У нас на дорогах, в храмах стоят деревянные фигурки, раскрашенные и простые. Я люблю этих сельских мадонн. Но лицо русской женщины неповторимо. Эти широко открытые глаза, удивленно приподнятые светлые брови, чуть вздернутый нос. Я увидел лицо курносой богоматери, и грустная радость охватила меня.

Я напомнил Марии про лагеря, Красную гвардию, Фере.

Она медленно покачала головой и сказала низким, хриплым голосом:

«Значит, убили дитё вслепую. — И тут же, вскипятившись, набросилась на меня: — А чего ж ты ожидал? Говорила вам, подождите. Мы ж не для одних себя стараемся…»

И вдруг степенно и торжественно, чуть поклонившись мне, добавила:

«А теперь с венгерской советской властью тебя!» — и крепко пожала мне руку.

Я вспомнил, что муж Марии оказался в плену, в Венгрии. Может, и он воевал там, как я здесь. И Бела Кун в Будапеште.

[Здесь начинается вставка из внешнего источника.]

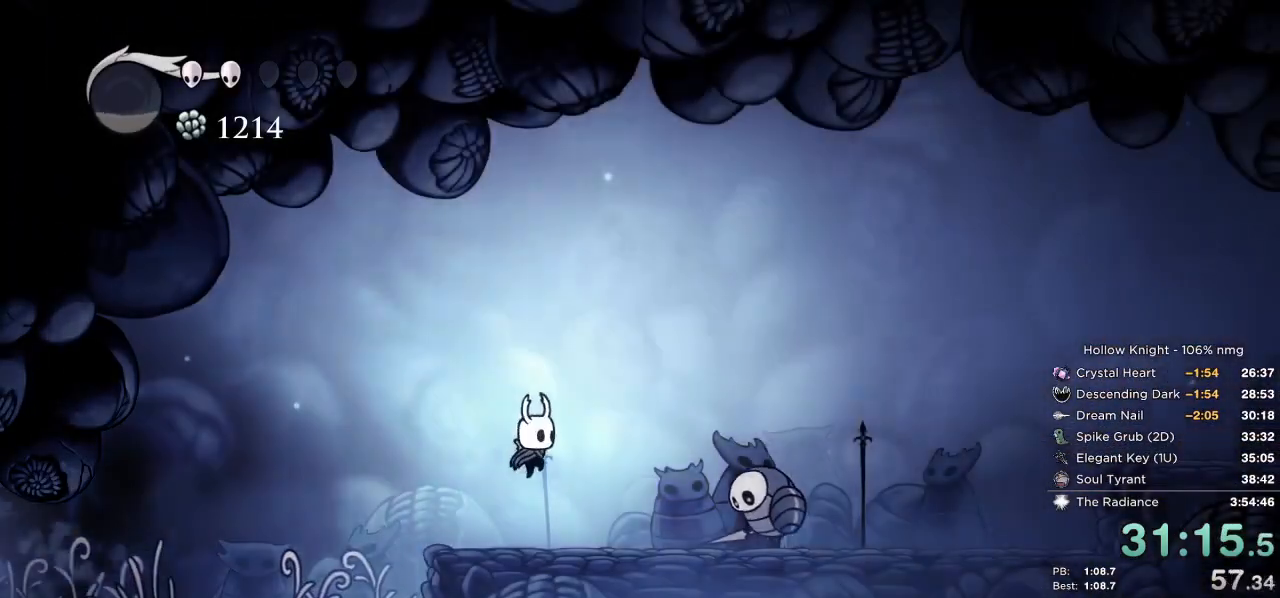
{"keys": ["down", "jump", "nail", "right"], "events": [[33, "down", "down"], [233, "jump", "down"], [400, "nail", "down"]]}
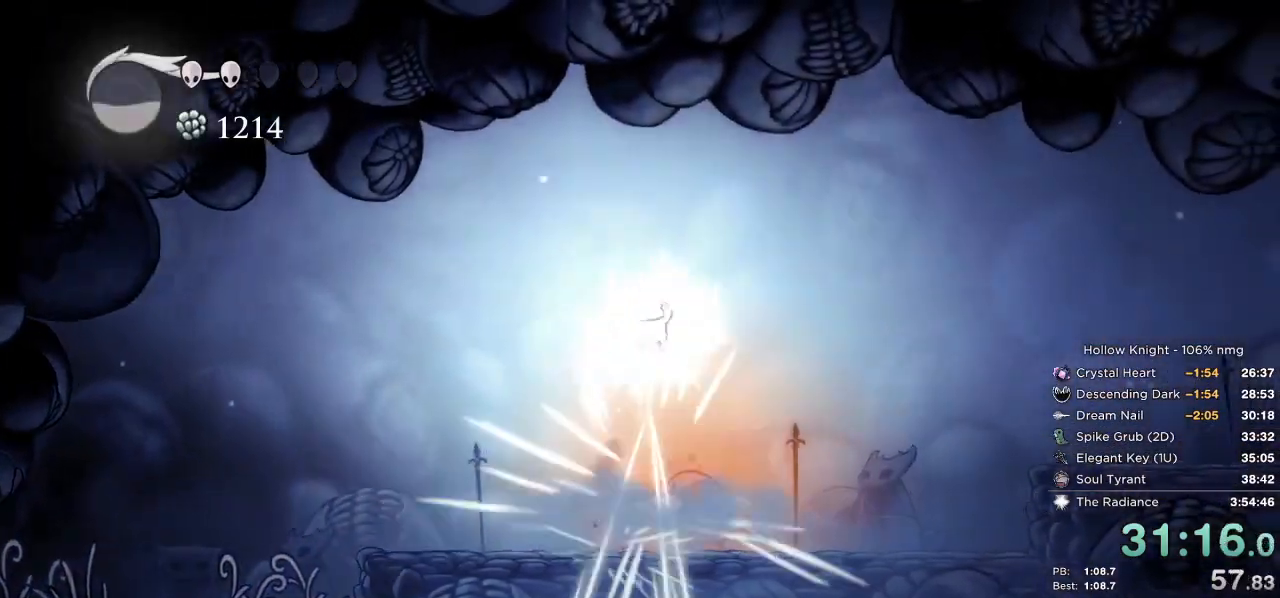
{"keys": ["left"], "events": [[100, "jump", "up"], [100, "nail", "up"], [417, "down", "up"], [450, "left", "down"], [450, "right", "up"]]}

Будто почуяв мои грустные мысли, Мария сказала:

«А ты не горюй — что делать?! Тебе ближе к Уфе пришлось воевать, кому-нибудь выпала доля — в твоем крае. Потом разберемся. Лишь бы все живые к своим женам вернулись». — Она неожиданно всхлипнула и заторопилась.

И первый раз Мария не показалась мне такой большой. Я прижал ее к груди, повторяя:

«Дитё ты, дитё!»

И вспомнил, как в Москве, выслушав мой рассказ о Марии, Бела Кун задумчиво проговорил:

«Ты вернулся в Россию, радуйся. Ее настоящая душа как Мария. Четверо детей, а она тебе и Фере, стрелявшим из вражеских окопов в ее мужа, отдавала их обед, картофелины в серой тряпице… Принеси их домой, на нашу венгерскую землю, пусть их удивительный вкус узнают твоя жена и дети, наши дети. Ведь и у меня их двое — Агнешка и Миклош».

Но я ничего про это не сказал Марии.

И теперь я еще в этих степях. Говорят, венгры когда-то были кочевниками. Должно быть, так и есть. Я чувствую — это точно так и было: здесь у костра, в степи, я немножечко дома.

Ведь и Мария так думает. Она сказала на прощание:

«Может, еще свидимся. Не ровен час, опять в степи столкнемся, поговорим, вспомянем горемычного нашего Фере и твоих венгерских деточек. Но ведь кому-нибудь надо же, чтобы мы тут в степях так маялись! Вот какие мы с тобой кочевники!»

КОРОТКОЕ ИМЯ — ДОЛГАЯ ПАМЯТЬ

Поодаль от костра дремал, завернувшись в шинель, раненый. Иногда он стонал, приподнимался, щурил глаза и снова засыпал. Но видно, рассказ мадьяра его растревожил. Он подошел к костру и, поправляя повязку, на которой держалась его правая рука, присел рядом с мадьяром из Интернационального полка.

Оказывается, этот рыжеватый, взлохмаченный паренек тоже хотел поведать нам одну историю.

— Мой сказ невелик, — начал он хрипловатым голосом, — про парня с коротким именем Ли.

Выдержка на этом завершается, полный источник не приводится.